Although Latino candidates have increasingly been successful winning state office in districts without Latino majorities, they have struggled at the Congressional level, Demeo said.
"That is why the redistricting is so important for us," she added. " . . . The fact is we still need districts where the majority of voters are Latino to guarantee Latino representation."
Another factor is California's term limits for state legislators, which have turned Sacramento into a relatively short stop for politicians.
For the first time next year, many of those voting to decide where the congressional boundary lines fall will be facing term limits--and some may be interested in creating House seats tailor-made for themselves.
Senate President Pro Tem Burton--whose late brother Phil, a powerful Bay Area congressman, once lorded over California redistricting plans--will play a major role in the process.
Burton can remain in the state Senate until 2004. He is being assisted by reapportionment experts Michael Berman and Carl D'Agostino. Berman is the brother of Rep. Howard L. Berman (D-Mission Hills).
Assembly Speaker Bob Hertzberg (D-Sherman Oaks), who will be "termed out" in 2002, will also play a major role.

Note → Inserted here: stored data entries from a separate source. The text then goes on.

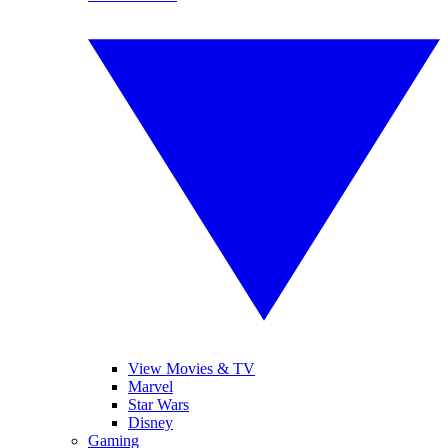
View Movies & TV
Marvel
Star Wars
Disney
Gaming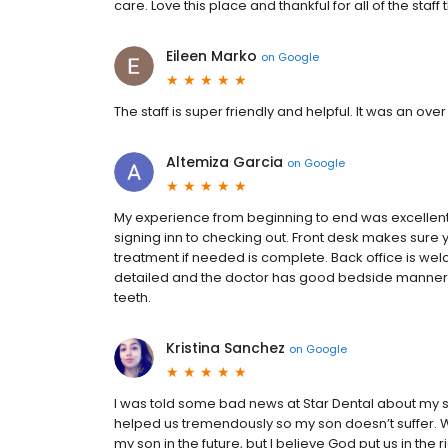
care. Love this place and thankful for all of the staff
Eileen Marko
on
Google
The staff is super friendly and helpful. It was an ove
Altemiza Garcia
on
Google
My experience from beginning to end was excellent.
signing inn to checking out. Front desk makes sure 
treatment if needed is complete. Back office is w
detailed and the doctor has good bedside manners.
teeth.
Kristina Sanchez
on
Google
I was told some bad news at Star Dental about my s
helped us tremendously so my son doesn’t suffer. W
my son in the future, but I believe God put us in the 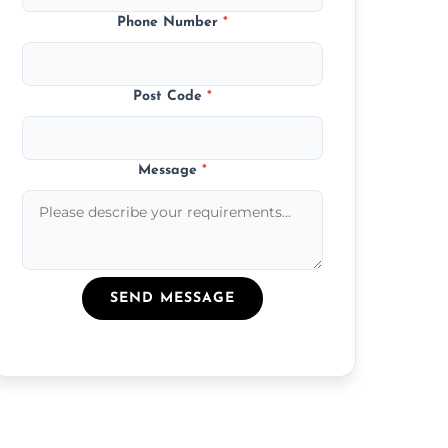
Phone Number
*
Post Code
*
Message
*
SEND MESSAGE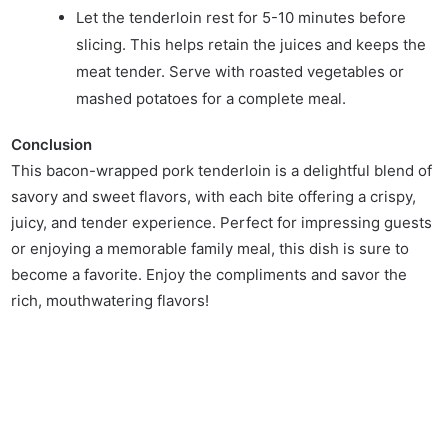
Let the tenderloin rest for 5-10 minutes before
slicing. This helps retain the juices and keeps the
meat tender. Serve with roasted vegetables or
mashed potatoes for a complete meal.
Conclusion
This bacon-wrapped pork tenderloin is a delightful blend of
savory and sweet flavors, with each bite offering a crispy,
juicy, and tender experience. Perfect for impressing guests
or enjoying a memorable family meal, this dish is sure to
become a favorite. Enjoy the compliments and savor the
rich, mouthwatering flavors!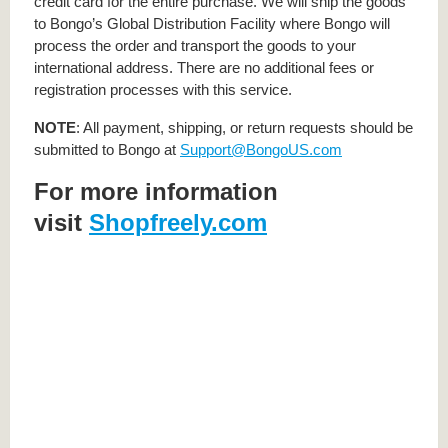
credit card for the entire purchase. We will ship the goods
to Bongo’s Global Distribution Facility where Bongo will
process the order and transport the goods to your
international address. There are no additional fees or
registration processes with this service.
NOTE
: All payment, shipping, or return requests should be
submitted to Bongo at
Support@BongoUS.com
For more information
visit
Shopfreely.com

He said Thursday that it is too early to talk of how the districts will be redrawn.
"It's not appropriate to even think in those terms," Hertzberg said, promising a fair process in which Republicans can participate. "All there is is speculation, and I ain't speculating."
Some party loyalists are clearly relishing the political combat that is about to take place. "We love having this problem, deciding where all our cars are going to be parked," said Bob Mulholland, a California Democratic Party official. "The Republicans' parking lot is empty."
Rep. Steve Horn is one Republican incumbent who could have trouble winning after the new boundaries are drawn, Mulholland said. Horn, who represents the South Bay area, won in November by fewer than 2,000 votes.
Other Republican incumbents, such as Reps. Elton Gallegly of Simi Valley and Howard P. "Buck" McKeon of Santa Clarita, could find their districts crunched so that they have to run against one another.